C'est ce que dévoilent AU Group (acteur du courtage et du conseil spécialisé dans la gestion des risques de crédit & politiques et dans le financement du BFR) et EY-Parthenon (un des acteurs mondiaux du conseil en stratégie) dans l'édition 2026 de leur étude sur les défaillances d'entreprises françaises.
Après 3 années de rattrapage post-Covid, l'année 2025 a vu les faillites d'entreprises en France augmenter de 4% sur 12 mois glissants, avec 68 574 procédures collectives ouvertes, niveau le plus élevé depuis 35 ans alors que la moyenne historique avant Covid était de 55 000.
Les raisons de ces faillites sont devenues structurelles, amplifiées par une conjoncture durablement défavorable. Marges faibles, forte dépendance à certains clients ou au coût de l'énergie (qui s'envole), exposition à des taux d'intérêt variables en hausse, ou endettement critique avant 2020 constituent le terreau des défaillances. La pression sur la trésorerie est par ailleurs accrue par les délais de paiement entre les entreprises qui s'allongent, le retard moyen de paiement atteignant désormais 14 jours en France. Une situation amplifiée par un contexte géopolitique et macro-économique instable et anxiogène pour les dirigeants.
L'année 2025 se caractérise également par une augmentation d'ampleur exceptionnelle des radiations d'entreprises. Sur l'ensemble de l'exercice, 457 000 entreprises ont été radiées, soit une hausse de 50% par rapport à 2024. L'examen des motifs de radiation met en évidence une transformation profonde de la nature des cessations d'activité.

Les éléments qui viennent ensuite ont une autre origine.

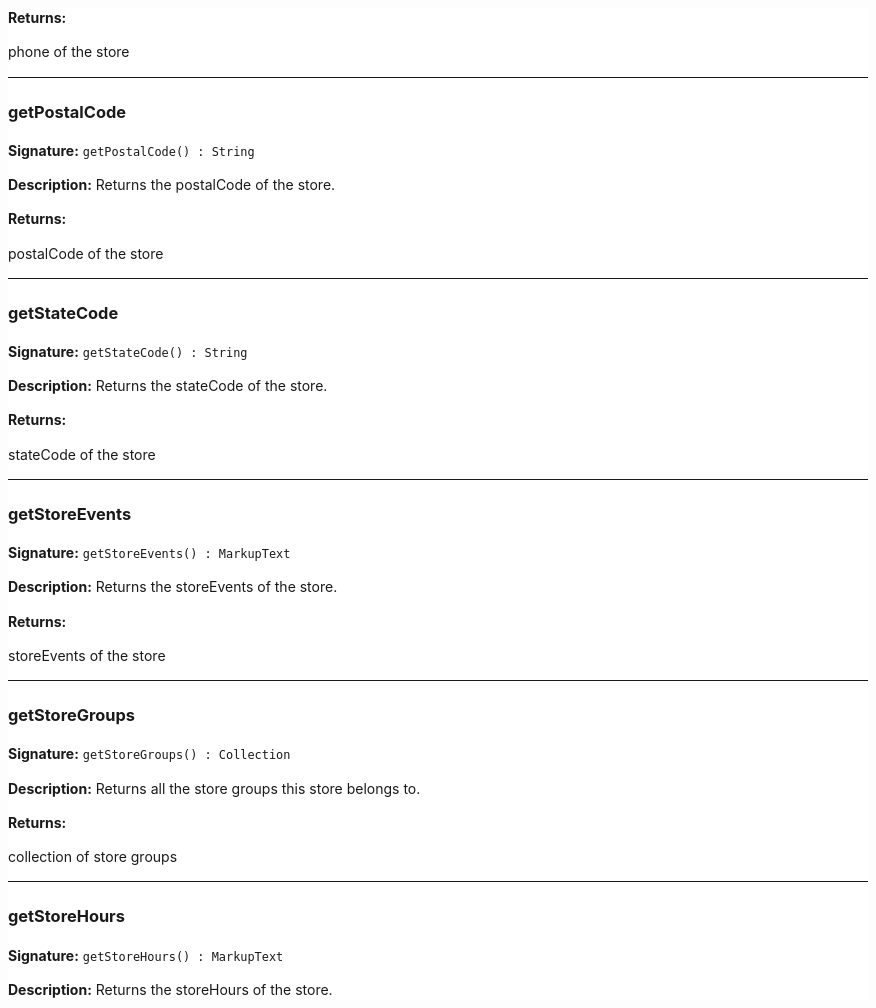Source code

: **Returns:**

phone of the store

---

### getPostalCode

**Signature:** `getPostalCode() : String`

**Description:** Returns the postalCode of the store.

**Returns:**

postalCode of the store

---

### getStateCode

**Signature:** `getStateCode() : String`

**Description:** Returns the stateCode of the store.

**Returns:**

stateCode of the store

---

### getStoreEvents

**Signature:** `getStoreEvents() : MarkupText`

**Description:** Returns the storeEvents of the store.

**Returns:**

storeEvents of the store

---

### getStoreGroups

**Signature:** `getStoreGroups() : Collection`

**Description:** Returns all the store groups this store belongs to.

**Returns:**

collection of store groups

---

### getStoreHours

**Signature:** `getStoreHours() : MarkupText`

**Description:** Returns the storeHours of the store.
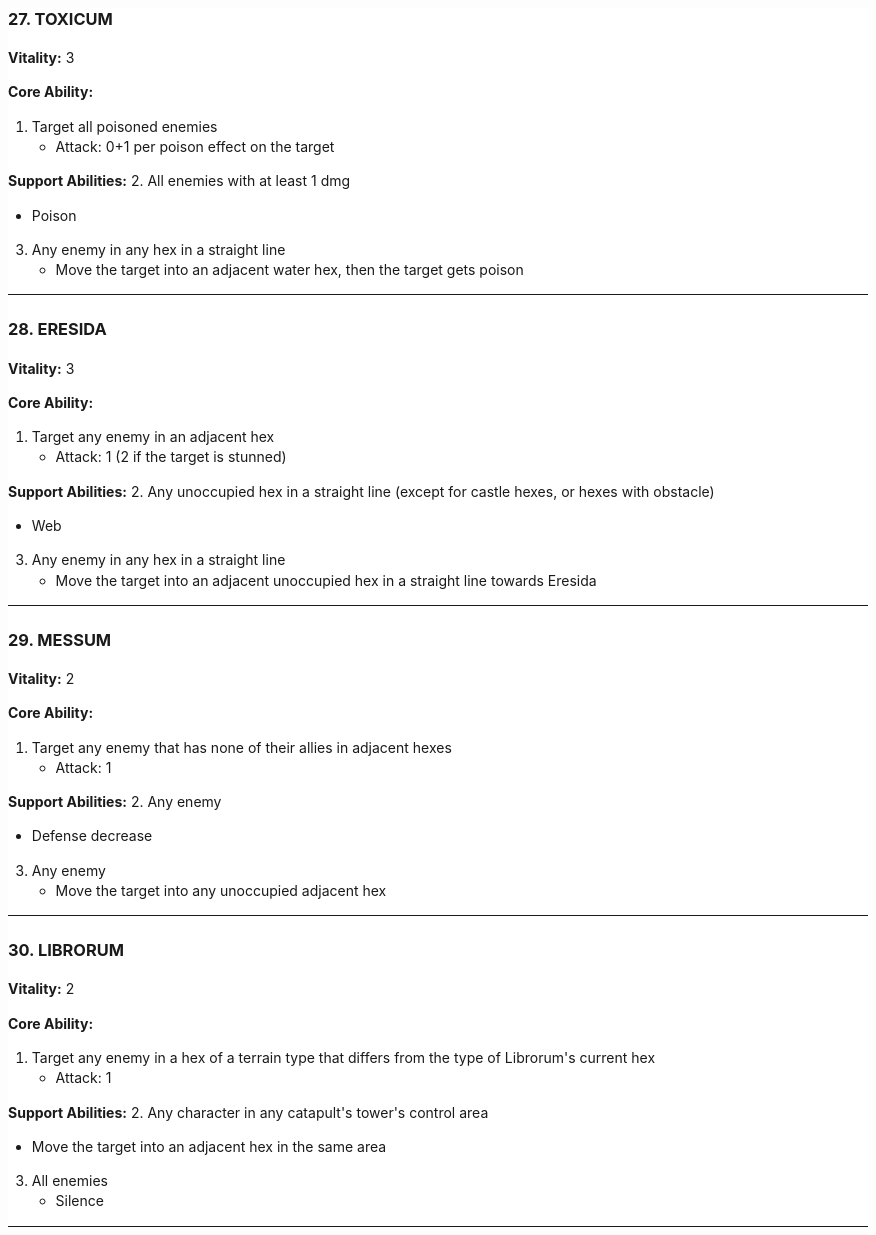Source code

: 
### 27. TOXICUM
**Vitality:** 3

**Core Ability:**
1. Target all poisoned enemies
   - Attack: 0+1 per poison effect on the target

**Support Abilities:**
2. All enemies with at least 1 dmg
   - Poison
3. Any enemy in any hex in a straight line
   - Move the target into an adjacent water hex, then the target gets poison

---

### 28. ERESIDA
**Vitality:** 3

**Core Ability:**
1. Target any enemy in an adjacent hex
   - Attack: 1 (2 if the target is stunned)

**Support Abilities:**
2. Any unoccupied hex in a straight line (except for castle hexes, or hexes with obstacle)
   - Web
3. Any enemy in any hex in a straight line
   - Move the target into an adjacent unoccupied hex in a straight line towards Eresida

---

### 29. MESSUM
**Vitality:** 2

**Core Ability:**
1. Target any enemy that has none of their allies in adjacent hexes
   - Attack: 1

**Support Abilities:**
2. Any enemy
   - Defense decrease
3. Any enemy
   - Move the target into any unoccupied adjacent hex

---

### 30. LIBRORUM
**Vitality:** 2

**Core Ability:**
1. Target any enemy in a hex of a terrain type that differs from the type of Librorum's current hex
   - Attack: 1

**Support Abilities:**
2. Any character in any catapult's tower's control area
   - Move the target into an adjacent hex in the same area
3. All enemies
   - Silence

---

Elles correspondent à des décisions prises par les dirigeants, souvent à l'issue de périodes prolongées de fragilité économique ou face à des optiques de redressement inenvisageables. Mais ce volume est à mettre en perspective avec la création d'entreprises qui atteint des records : 1,2 millions créées en France en 2025 (2 fois plus qu'en 2015, et 20% de plus que la moyenne annuelle depuis 2021).
Même s'il est toujours difficile de projeter les défaillances d'entreprise tant leurs causes peuvent être multifactorielles, 2026 devrait voir leur nombre se stabiliser aux environs de 65 000.
Le contexte politique français et macro-économique restant incertain, les chefs d'entreprise devront malgré tout poursuivre leur trajectoire de développement tout en ayant une préoccupation majeure pour leur trésorerie. 2026 pourrait alors marquer le passage d'une logique de résistance à une trajectoire de création de valeur et être l'année du rebond pour les entreprises qui auront su s'adapter, accompagner leurs équipes et rester fidèles à leur ambition de croissance.